# Miss Tika and Miss Mika



## kitari (Dec 3, 2008)

You guys are over due for an updated picture of Tika. I supposed you also noticed there is an additional name up there in that there title too.

Yep, thats right. There sure is.

OK now I'm sure you are rolling your eyes and going "get on with it."

Anyway, this morning I got my newest picture from breeder lady for Tika. And along with that she offered me another kitten whose sale had fallen through. So I looked at Shane and batted my eye-lashes at him and of course he said yes!

OK maybe it didn't happen quite that easily. We chatted. I said PLEEEAAASSSEEE. He hemmed and Hawwed. And finally went OK. Go ahead and I went "SQUEEEEE."

So now I have two of these lovely cats. The new one I named Mika. She is also a seal mink, short haired, curled ears, poly toed and naturally short tailed where Tika is docked.

Anyway pictures!

Miss Mika









And Miss Tika


----------



## Rebbie (Jul 11, 2011)

So adorable! They look like the cutest little kittens ever- I LOVE Tika's spotted coat. 
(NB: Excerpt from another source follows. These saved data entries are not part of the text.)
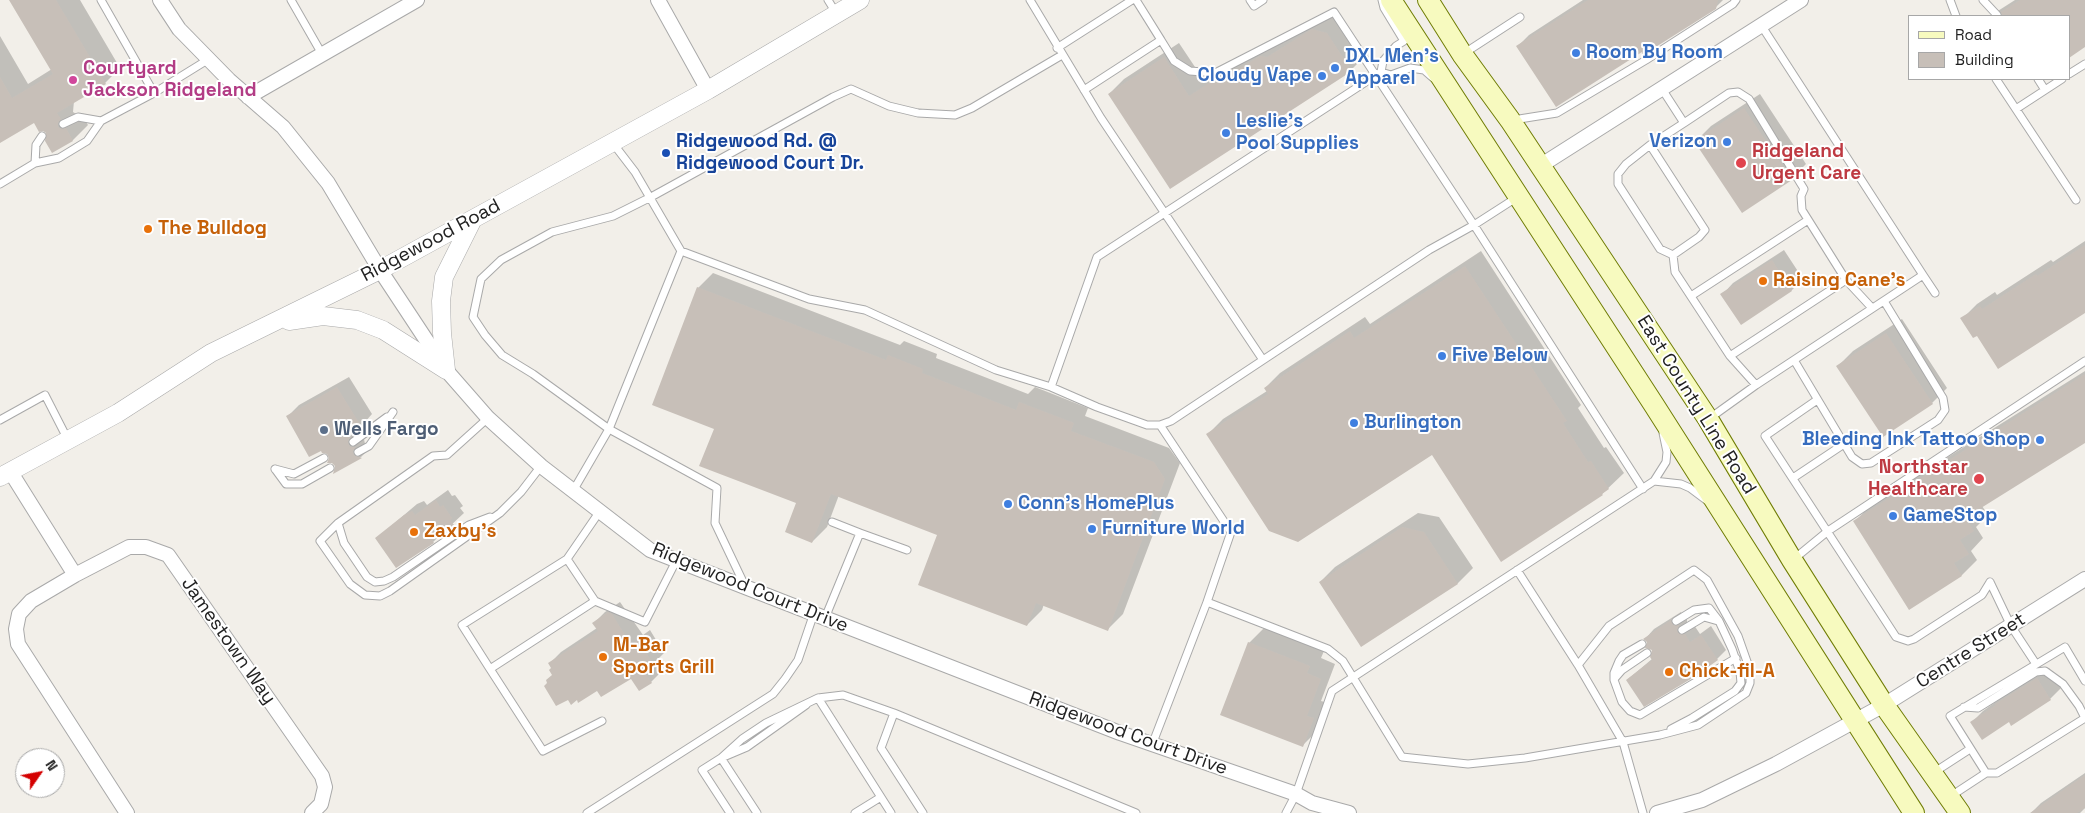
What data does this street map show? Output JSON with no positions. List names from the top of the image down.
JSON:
{
  "streets": {
    "main road": ["East County Line Road"],
    "street": [
      "Ridgewood Road",
      "Ridgewood Court Drive",
      "Jamestown Way",
      "Centre Street"
    ]
  },
  "crossings": [
    ["Ridgewood Road", "Ridgewood Court Drive"],
    ["East County Line Road", "Centre Street"]
  ],
  "places": [
    "Room By Room",
    "DXL Men's Apparel",
    "Cloudy Vape",
    "Courtyard Jackson Ridgeland",
    "Leslie’s Pool Supplies",
    "Verizon",
    "Ridgewood Rd. @ Ridgewood Court Dr.",
    "Ridgeland Urgent Care",
    "The Bulldog",
    "Raising Cane's",
    "Five Below",
    "Burlington",
    "Wells Fargo",
    "Bleeding Ink Tattoo Shop",
    "Northstar Healthcare",
    "Conn’s HomePlus",
    "GameStop",
    "Furniture World",
    "Zaxby's",
    "M-Bar Sports Grill",
    "Chick-fil-A"
  ],
  "legend": ["Road", "Building"],
  "north": "top right"
}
By the way, I meant to ask before; is this breeder creating a new breed, or just creating a small-time niche? I love all the unique features in them (the toes, the curled ears, the bobbed tails), so I was curious as to their origins.

(Oh, and people dock cat's tails? Huh, learn something new every day!)


----------



## kitari (Dec 3, 2008)

This is a preliminary new breed in the TICA registry


----------



## konstargirl (Feb 4, 2011)

OH my! I love their ears!!


----------



## Rebbie (Jul 11, 2011)

kitari said:


> This is a preliminary new breed in the TICA registry


Cool! I thought it would be something like that, but wasn't sure. They are certainly beautiful cats.


----------



## tghsmith (Dec 9, 2010)

yeah, a blue eyed pointed poly!!!,, whats the toe count on those special feet?


----------



## Ted (Aug 28, 2011)

Miss Tika certainly has a MYSTIQUE about her. 

They are both beautiful.  I love their unique ears!


----------



## kitari (Dec 3, 2008)

Not sure on the toe count yet, wont be bringing them home for a couple more weeks now.


----------



## kitari (Dec 3, 2008)

New Mika Picture!


----------



## Fyreflie (Mar 5, 2011)

What a beautiful face!


----------



## Two Siamese (Aug 20, 2011)

Those ears! How adorable!


----------



## kitari (Dec 3, 2008)

Yes they are!


----------



## Mitts & Tess (Sep 4, 2004)

Just curious, did the breeder doc the tail or was it born with a short bobtail? Gotta love those ears! These kittens are waaaaaay tooo cute.


----------



## BayCat (Sep 22, 2011)

They are beautiful!!!!!!!!!

BayCat


----------



## Mitts & Tess (Sep 4, 2004)

Another question. Are these American Curls?


----------



## LaurulFeatherCat (Sep 16, 2011)

I cannot condone tail docking. I think it is just as bad as declawing. They are beautiful cats. Adorable kittens.


----------